6th April, 1662. Being of the Vestry, in the afternoon we ordered that the communion-table should be set (as usual) altar-wise, with a decent rail in front, as before the Rebellion.

17th April, 1662. The young Marquis of Argyle, whose turbulent father was executed in Scotland, came to see my garden. He seemed a man of parts.

7th May, 1662. I waited on Prince Rupert to our Assembly where were tried several experiments in Mr. Boyle's VACUUM. A man thrusting in his arm, upon exhaustion of the air, had his flesh immediately swelled so as the blood was near bursting the veins: he drawing it out, we found it all speckled.

14th May, 1662. To London, being chosen one of the Commissioners for reforming the buildings, ways, streets, and incumbrances, and regulating the hackney coaches in the city of London, taking my oath before my Lord Chancellor, and then went to his Majesty's Surveyor's office, in Scotland Yard, about naming and establishing officers, adjourning till the 16th, when I went to view how St. Martin's Lane might be made more passable into the Strand. There were divers gentlemen of quality in this commission.

25th May, 1662. I went this evening to London, in order to our journey to Hampton Court, to see the Queen; who, having landed at Portsmouth, had been married to the King a week before by the Bishop of London.

30th May, 1662. The Queen arrived with a train of Portuguese ladies in their monstrous fardingales, or guard-infantes, their complexions olivader[70] and sufficiently unagreeable. Her Majesty in the same habit, her foretop long and turned aside very strangely. She was yet of the handsomest countenance of all the rest, and, though low of stature, prettily shaped, languishing and excellent eyes, her teeth wronging her mouth by sticking a little too far out; for the rest, lovely enough.

31st May, 1662. I saw the Queen at dinner; the Judges came to compliment her arrival, and, after them, the Duke of Ormond brought me to kiss her hand.
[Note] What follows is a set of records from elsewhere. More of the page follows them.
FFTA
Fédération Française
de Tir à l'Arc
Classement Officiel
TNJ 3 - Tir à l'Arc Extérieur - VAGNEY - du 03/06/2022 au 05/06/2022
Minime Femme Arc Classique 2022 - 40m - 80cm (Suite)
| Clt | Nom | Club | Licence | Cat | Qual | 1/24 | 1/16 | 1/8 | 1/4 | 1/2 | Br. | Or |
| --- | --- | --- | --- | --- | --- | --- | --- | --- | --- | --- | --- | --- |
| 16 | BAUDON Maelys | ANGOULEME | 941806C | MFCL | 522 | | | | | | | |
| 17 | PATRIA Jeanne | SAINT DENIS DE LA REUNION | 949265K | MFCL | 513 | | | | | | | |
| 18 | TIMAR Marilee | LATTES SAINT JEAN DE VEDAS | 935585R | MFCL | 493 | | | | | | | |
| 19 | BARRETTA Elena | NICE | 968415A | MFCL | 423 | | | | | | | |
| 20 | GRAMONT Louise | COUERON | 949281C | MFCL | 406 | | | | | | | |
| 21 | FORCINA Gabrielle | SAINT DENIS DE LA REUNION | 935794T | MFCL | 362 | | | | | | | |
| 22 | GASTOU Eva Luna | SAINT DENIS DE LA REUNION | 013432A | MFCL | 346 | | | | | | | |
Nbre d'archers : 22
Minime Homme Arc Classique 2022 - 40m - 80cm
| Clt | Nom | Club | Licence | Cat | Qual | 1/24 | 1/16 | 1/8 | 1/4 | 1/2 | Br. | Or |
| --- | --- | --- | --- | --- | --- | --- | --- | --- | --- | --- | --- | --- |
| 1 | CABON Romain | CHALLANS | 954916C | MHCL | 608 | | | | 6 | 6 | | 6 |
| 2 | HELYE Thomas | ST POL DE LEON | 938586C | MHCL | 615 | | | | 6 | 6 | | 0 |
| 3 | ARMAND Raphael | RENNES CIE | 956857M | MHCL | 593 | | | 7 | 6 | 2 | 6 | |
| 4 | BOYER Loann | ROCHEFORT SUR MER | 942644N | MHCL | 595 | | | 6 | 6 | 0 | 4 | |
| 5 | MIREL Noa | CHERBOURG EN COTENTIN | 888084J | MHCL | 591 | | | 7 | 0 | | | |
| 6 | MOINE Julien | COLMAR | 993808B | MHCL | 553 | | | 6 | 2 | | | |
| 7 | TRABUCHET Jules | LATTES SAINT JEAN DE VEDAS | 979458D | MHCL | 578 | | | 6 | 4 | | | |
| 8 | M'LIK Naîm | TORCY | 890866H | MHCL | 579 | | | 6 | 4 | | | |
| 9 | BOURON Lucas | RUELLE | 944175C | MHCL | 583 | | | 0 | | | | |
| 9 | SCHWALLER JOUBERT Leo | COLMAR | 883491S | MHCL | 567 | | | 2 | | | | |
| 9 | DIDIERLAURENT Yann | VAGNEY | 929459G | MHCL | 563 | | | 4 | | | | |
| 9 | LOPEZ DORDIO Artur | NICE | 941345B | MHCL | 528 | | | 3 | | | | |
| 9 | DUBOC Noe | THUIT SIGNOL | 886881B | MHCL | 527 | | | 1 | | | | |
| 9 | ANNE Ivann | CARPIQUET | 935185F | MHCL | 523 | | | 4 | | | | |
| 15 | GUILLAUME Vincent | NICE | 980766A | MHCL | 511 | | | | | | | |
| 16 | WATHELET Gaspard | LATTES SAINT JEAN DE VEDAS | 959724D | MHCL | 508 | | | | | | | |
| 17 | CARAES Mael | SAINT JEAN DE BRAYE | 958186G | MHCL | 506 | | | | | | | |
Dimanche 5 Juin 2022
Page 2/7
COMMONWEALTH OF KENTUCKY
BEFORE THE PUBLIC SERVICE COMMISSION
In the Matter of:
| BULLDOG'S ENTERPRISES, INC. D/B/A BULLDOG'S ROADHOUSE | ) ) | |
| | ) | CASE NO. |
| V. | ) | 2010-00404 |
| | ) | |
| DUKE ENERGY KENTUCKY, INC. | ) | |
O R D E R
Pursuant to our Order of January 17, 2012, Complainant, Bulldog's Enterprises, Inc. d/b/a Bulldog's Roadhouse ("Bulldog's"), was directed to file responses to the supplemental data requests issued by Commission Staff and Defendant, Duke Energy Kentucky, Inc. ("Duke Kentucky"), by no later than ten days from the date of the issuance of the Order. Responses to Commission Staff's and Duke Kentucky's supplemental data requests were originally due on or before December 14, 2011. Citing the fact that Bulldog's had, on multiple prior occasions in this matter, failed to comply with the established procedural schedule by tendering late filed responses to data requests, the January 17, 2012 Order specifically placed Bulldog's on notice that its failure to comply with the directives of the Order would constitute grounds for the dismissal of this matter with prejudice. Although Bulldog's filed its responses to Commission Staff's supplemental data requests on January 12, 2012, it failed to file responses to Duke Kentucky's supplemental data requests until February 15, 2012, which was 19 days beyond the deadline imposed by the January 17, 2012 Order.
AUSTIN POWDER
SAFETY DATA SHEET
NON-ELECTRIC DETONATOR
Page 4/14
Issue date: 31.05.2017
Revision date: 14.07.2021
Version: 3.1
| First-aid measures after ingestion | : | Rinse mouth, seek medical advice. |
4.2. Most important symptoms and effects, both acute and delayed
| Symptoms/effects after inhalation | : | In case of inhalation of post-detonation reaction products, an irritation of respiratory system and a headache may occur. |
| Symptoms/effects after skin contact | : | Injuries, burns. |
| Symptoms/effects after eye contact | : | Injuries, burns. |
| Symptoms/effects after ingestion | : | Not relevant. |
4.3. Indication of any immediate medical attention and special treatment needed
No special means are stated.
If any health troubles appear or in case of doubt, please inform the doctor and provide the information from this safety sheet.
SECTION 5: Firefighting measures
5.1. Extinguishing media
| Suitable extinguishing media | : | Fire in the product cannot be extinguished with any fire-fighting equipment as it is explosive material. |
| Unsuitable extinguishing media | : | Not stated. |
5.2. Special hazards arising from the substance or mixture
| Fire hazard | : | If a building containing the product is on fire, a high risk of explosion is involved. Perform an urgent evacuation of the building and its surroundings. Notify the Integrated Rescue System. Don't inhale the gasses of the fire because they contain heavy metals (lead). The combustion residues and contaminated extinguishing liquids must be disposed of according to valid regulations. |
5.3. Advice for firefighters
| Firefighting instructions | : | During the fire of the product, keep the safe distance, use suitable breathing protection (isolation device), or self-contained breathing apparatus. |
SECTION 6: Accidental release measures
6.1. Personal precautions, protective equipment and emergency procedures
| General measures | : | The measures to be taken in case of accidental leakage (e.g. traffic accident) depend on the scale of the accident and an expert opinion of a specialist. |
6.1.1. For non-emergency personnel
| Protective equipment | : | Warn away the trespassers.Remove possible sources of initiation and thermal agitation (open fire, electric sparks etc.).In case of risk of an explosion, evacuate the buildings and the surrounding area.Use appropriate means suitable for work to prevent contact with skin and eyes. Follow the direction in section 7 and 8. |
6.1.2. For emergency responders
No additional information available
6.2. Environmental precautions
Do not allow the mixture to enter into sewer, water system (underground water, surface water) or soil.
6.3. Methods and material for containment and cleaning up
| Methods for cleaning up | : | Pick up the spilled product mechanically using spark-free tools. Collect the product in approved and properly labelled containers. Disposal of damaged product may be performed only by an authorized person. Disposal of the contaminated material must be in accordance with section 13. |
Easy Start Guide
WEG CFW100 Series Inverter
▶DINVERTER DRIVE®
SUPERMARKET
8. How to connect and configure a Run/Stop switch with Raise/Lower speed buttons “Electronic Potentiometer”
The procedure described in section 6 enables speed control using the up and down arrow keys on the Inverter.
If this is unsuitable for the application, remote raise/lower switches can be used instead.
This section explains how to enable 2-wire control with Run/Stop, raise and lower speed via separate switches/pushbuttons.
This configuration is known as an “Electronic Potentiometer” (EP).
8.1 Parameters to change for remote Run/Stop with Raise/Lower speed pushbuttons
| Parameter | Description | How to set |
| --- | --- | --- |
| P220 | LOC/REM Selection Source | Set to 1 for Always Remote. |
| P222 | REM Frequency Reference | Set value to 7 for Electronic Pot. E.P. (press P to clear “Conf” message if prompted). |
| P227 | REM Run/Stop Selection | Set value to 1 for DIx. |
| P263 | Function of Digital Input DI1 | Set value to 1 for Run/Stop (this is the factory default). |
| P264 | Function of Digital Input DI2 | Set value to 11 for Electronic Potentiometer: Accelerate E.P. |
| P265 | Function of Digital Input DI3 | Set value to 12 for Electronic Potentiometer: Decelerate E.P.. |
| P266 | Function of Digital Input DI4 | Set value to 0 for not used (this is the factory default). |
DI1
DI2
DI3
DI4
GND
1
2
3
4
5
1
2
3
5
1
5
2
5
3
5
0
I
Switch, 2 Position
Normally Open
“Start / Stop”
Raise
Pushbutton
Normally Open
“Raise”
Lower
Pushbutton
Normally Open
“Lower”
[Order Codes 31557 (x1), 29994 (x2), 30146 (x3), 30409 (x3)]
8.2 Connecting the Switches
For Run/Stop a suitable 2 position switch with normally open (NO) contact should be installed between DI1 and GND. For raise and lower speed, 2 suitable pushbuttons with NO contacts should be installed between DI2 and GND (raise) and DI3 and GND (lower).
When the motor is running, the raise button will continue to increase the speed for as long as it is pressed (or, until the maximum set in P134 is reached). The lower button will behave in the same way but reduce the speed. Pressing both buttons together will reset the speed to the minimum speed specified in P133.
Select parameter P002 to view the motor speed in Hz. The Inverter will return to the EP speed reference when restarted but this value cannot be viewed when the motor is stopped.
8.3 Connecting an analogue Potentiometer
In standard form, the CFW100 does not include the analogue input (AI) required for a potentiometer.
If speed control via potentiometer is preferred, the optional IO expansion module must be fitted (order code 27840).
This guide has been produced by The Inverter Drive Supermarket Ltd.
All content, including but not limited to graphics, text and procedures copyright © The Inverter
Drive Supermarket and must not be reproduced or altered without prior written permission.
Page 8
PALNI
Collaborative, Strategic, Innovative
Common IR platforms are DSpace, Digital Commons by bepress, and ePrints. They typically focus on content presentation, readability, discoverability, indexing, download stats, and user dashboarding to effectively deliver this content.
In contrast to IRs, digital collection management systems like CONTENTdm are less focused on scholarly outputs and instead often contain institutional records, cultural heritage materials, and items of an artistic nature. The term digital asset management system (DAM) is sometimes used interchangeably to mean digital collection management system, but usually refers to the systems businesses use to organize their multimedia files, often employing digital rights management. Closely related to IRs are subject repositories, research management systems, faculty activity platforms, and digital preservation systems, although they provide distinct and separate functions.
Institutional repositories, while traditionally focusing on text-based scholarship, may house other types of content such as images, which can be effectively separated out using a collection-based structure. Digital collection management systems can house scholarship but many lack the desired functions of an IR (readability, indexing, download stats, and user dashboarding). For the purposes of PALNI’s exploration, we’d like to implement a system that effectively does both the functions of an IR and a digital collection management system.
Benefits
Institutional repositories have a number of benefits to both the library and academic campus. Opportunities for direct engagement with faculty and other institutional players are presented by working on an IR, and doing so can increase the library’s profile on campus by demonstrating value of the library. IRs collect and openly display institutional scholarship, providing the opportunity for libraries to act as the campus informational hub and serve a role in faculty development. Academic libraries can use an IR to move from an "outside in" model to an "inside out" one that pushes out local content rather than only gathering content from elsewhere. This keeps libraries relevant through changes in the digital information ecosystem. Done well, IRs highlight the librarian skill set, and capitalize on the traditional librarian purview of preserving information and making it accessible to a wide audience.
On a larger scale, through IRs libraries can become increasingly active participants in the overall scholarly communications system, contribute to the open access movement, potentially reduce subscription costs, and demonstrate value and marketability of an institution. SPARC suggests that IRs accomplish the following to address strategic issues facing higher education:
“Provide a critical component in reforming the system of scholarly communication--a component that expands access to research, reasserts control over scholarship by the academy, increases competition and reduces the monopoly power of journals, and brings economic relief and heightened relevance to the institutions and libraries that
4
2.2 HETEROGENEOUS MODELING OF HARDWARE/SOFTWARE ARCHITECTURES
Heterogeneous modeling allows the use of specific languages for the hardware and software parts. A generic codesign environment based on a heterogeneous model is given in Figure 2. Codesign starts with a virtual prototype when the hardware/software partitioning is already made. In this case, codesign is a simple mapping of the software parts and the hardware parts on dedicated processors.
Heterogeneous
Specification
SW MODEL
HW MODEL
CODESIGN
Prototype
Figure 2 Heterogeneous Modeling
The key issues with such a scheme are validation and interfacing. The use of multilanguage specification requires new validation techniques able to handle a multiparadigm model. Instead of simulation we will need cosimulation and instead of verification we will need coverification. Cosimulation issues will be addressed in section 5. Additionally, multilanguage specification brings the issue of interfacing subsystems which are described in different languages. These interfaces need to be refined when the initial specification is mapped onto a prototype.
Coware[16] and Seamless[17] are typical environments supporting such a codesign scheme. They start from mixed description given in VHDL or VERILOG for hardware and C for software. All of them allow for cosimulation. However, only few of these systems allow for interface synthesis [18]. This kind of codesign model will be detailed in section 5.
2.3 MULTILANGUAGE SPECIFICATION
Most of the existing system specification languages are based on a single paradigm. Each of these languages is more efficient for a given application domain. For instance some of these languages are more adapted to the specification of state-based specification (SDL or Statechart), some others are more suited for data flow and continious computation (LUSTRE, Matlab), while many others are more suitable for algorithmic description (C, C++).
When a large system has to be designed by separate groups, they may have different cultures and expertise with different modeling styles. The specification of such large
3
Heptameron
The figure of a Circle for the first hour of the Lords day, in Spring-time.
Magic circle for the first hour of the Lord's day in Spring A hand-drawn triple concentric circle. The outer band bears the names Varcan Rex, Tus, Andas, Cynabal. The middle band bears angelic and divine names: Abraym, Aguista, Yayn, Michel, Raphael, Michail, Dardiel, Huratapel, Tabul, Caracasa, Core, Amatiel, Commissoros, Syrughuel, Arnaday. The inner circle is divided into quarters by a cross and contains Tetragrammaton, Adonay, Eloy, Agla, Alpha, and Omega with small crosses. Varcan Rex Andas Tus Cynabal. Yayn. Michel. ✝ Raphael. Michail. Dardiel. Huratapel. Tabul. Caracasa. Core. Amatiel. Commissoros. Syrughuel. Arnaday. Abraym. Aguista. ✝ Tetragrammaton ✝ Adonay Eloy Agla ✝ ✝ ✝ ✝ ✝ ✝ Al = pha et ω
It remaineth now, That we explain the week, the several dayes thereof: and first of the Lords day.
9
2d June, 1662. The Lord Mayor and Aldermen made their addresses to the Queen, presenting her £1,000 in gold. Now saw I her Portuguese ladies, and the Guardadamas, or mother of her maids,[71] and the old knight, a lock of whose hair quite covered the rest of his bald pate, bound on by a thread, very oddly. I saw the rich gondola sent to his Majesty from the State of Venice; but it was not comparable for swiftness to our common wherries, though managed by Venetians.